**RECORDS SUPPLIED**

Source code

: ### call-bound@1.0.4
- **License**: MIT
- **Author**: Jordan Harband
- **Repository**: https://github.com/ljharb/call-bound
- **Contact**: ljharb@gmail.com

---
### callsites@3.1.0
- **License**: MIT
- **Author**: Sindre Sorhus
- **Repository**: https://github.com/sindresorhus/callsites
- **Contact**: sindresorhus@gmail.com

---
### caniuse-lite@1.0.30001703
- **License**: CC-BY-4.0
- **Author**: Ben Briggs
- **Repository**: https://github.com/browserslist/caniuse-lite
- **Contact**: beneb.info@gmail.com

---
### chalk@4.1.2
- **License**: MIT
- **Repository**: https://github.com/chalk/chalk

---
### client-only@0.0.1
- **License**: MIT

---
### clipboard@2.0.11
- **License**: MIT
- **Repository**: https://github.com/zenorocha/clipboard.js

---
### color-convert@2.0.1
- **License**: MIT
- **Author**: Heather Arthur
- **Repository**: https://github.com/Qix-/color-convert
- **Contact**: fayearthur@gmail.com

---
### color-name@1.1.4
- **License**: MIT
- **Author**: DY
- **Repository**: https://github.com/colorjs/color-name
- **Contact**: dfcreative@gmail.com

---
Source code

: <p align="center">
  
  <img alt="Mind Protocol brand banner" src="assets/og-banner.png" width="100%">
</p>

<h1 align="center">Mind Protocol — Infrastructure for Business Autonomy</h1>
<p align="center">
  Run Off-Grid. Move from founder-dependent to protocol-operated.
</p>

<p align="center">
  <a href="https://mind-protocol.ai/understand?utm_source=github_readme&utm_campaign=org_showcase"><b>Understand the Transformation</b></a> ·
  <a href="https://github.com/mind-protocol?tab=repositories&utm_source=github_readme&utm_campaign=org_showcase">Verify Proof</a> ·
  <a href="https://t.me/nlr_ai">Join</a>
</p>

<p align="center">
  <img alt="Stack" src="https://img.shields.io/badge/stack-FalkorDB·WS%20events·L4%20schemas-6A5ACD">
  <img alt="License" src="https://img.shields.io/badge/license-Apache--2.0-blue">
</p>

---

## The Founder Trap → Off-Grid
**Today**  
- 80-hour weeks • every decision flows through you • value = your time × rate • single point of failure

**WHAT YOU WILL DO**
All of the data above needs to be given again exactly.

**WRITTEN SOLUTION**
Source code

: ### call-bound@1.0.4
- **License**: MIT
- **Author**: Jordan Harband
- **Repository**: https://github.com/ljharb/call-bound
- **Contact**: ljharb@gmail.com

---
### callsites@3.1.0
- **License**: MIT
- **Author**: Sindre Sorhus
- **Repository**: https://github.com/sindresorhus/callsites
- **Contact**: sindresorhus@gmail.com

---
### caniuse-lite@1.0.30001703
- **License**: CC-BY-4.0
- **Author**: Ben Briggs
- **Repository**: https://github.com/browserslist/caniuse-lite
- **Contact**: beneb.info@gmail.com

---
### chalk@4.1.2
- **License**: MIT
- **Repository**: https://github.com/chalk/chalk

---
### client-only@0.0.1
- **License**: MIT

---
### clipboard@2.0.11
- **License**: MIT
- **Repository**: https://github.com/zenorocha/clipboard.js

---
### color-convert@2.0.1
- **License**: MIT
- **Author**: Heather Arthur
- **Repository**: https://github.com/Qix-/color-convert
- **Contact**: fayearthur@gmail.com

---
### color-name@1.1.4
- **License**: MIT
- **Author**: DY
- **Repository**: https://github.com/colorjs/color-name
- **Contact**: dfcreative@gmail.com

---
Source code

: <p align="center">
  
  <img alt="Mind Protocol brand banner" src="assets/og-banner.png" width="100%">
</p>

<h1 align="center">Mind Protocol — Infrastructure for Business Autonomy</h1>
<p align="center">
  Run Off-Grid. Move from founder-dependent to protocol-operated.
</p>

<p align="center">
  <a href="https://mind-protocol.ai/understand?utm_source=github_readme&utm_campaign=org_showcase"><b>Understand the Transformation</b></a> ·
  <a href="https://github.com/mind-protocol?tab=repositories&utm_source=github_readme&utm_campaign=org_showcase">Verify Proof</a> ·
  <a href="https://t.me/nlr_ai">Join</a>
</p>

<p align="center">
  <img alt="Stack" src="https://img.shields.io/badge/stack-FalkorDB·WS%20events·L4%20schemas-6A5ACD">
  <img alt="License" src="https://img.shields.io/badge/license-Apache--2.0-blue">
</p>

---

## The Founder Trap → Off-Grid
**Today**  
- 80-hour weeks • every decision flows through you • value = your time × rate • single point of failure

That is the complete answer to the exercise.